Service Communautaire d'Information sur la Recherche et le Développement - CORDIS

Lancement du partenariat euro-méditerranéen

Un nouveau chapitre dans l'histoire des relations entre l'Union européenne et les pays de la Méditerranée orientale et occidentale a été ouvert, fin1995, avec l'importante conférence ministérielle qui a eu lieu à Barcelone, en Espagne les 27 et 28 novembre l995.

Al'issue de d...
Un nouveau chapitre dans l'histoire des relations entre l'Union européenne et les pays de la Méditerranée orientale et occidentale a été ouvert, fin1995, avec l'importante conférence ministérielle qui a eu lieu à Barcelone, en Espagne les 27 et 28 novembre l995.

Al'issue de deux journées de discussions et de négociations intenses, les 15 membres de l'Union européenne (UE), 11 nations méditerranéennes et l'Autorité palestinienne ont lancé un processus de coopération politique et économique aux objectifs ambitieux en matière de développement et de commerce. Les "Med12" comprennent l'Algérie, le Maroc, la Tunisie, l'Egypte, Israël, la Jordanie, le Liban, les territoires autonomes palestiniens, la Syrie, la Turquie, Chypre et Malte.

La conférence a atteint pratiquement tous ses principaux objectifs, de la décision d'établir une zone de libre-échange entre les 27 nations d'ici à l'an 2010 à de nouveaux engagements de coopération dans un large éventail de domaines politiques, sociaux et économiques.
+++
Veuillez reproduire sans changement le passage de l'extrait sur le partenariat euro-méditerranéen qui va de « Service Communautaire d'Information » jusqu'à « Al'issue de d... » inclus.
+++
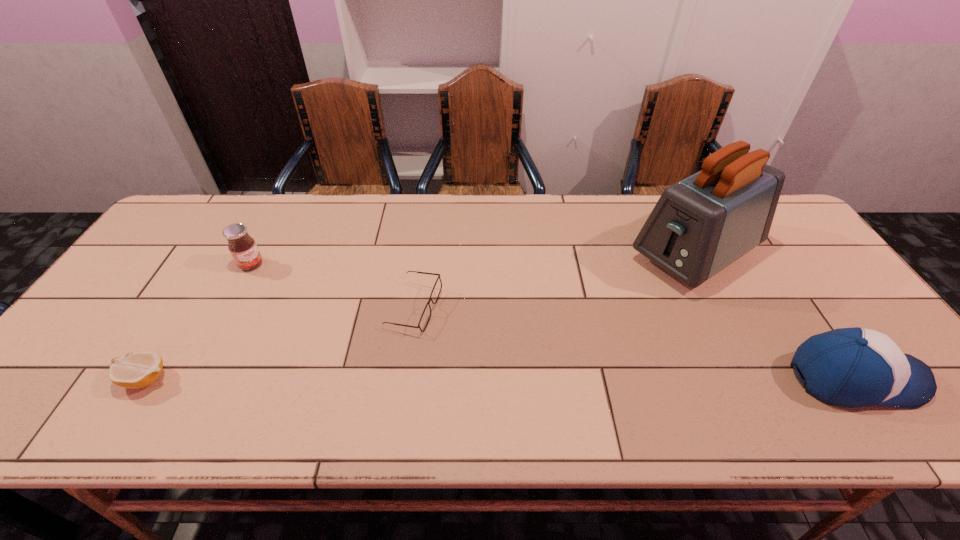
The height and width of the screenshot is (540, 960). In order to click on lemon in this screenshot , I will do `click(138, 369)`.

This screenshot has width=960, height=540. I want to click on baseball cap, so click(854, 367).

The width and height of the screenshot is (960, 540). I want to click on the third object from left to right, so click(x=426, y=315).

The image size is (960, 540). I want to click on jam, so click(x=243, y=248).

Find the location of a particular element. toaster is located at coordinates (700, 225).

Where is `vacant region located 0.070m on the back of the lemon`? This screenshot has width=960, height=540. vacant region located 0.070m on the back of the lemon is located at coordinates (171, 338).

You are a GUI agent. You are given a task and a screenshot of the screen. Output one action in this format:
    pyautogui.click(x=<x>, y=<y>)
    Task: Click on the free location located 0.180m with the lenses facing outward on the spectacles
    The image size is (960, 540).
    Given the screenshot: What is the action you would take?
    pyautogui.click(x=486, y=369)

In order to click on vacant space located with the lenses facing outward on the spectacles in this screenshot , I will do (x=509, y=387).

Identify the location of free space located 0.140m with the lenses facing outward on the spectacles. The image size is (960, 540). (473, 359).

Locate an element on the screen. The image size is (960, 540). vacant region located 0.210m on the label side of the jam is located at coordinates (302, 305).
+++
Réponse ci-dessous
Service Communautaire d'Information sur la Recherche et le Développement - CORDIS

Lancement du partenariat euro-méditerranéen

Un nouveau chapitre dans l'histoire des relations entre l'Union européenne et les pays de la Méditerranée orientale et occidentale a été ouvert, fin1995, avec l'importante conférence ministérielle qui a eu lieu à Barcelone, en Espagne les 27 et 28 novembre l995.

Al'issue de d...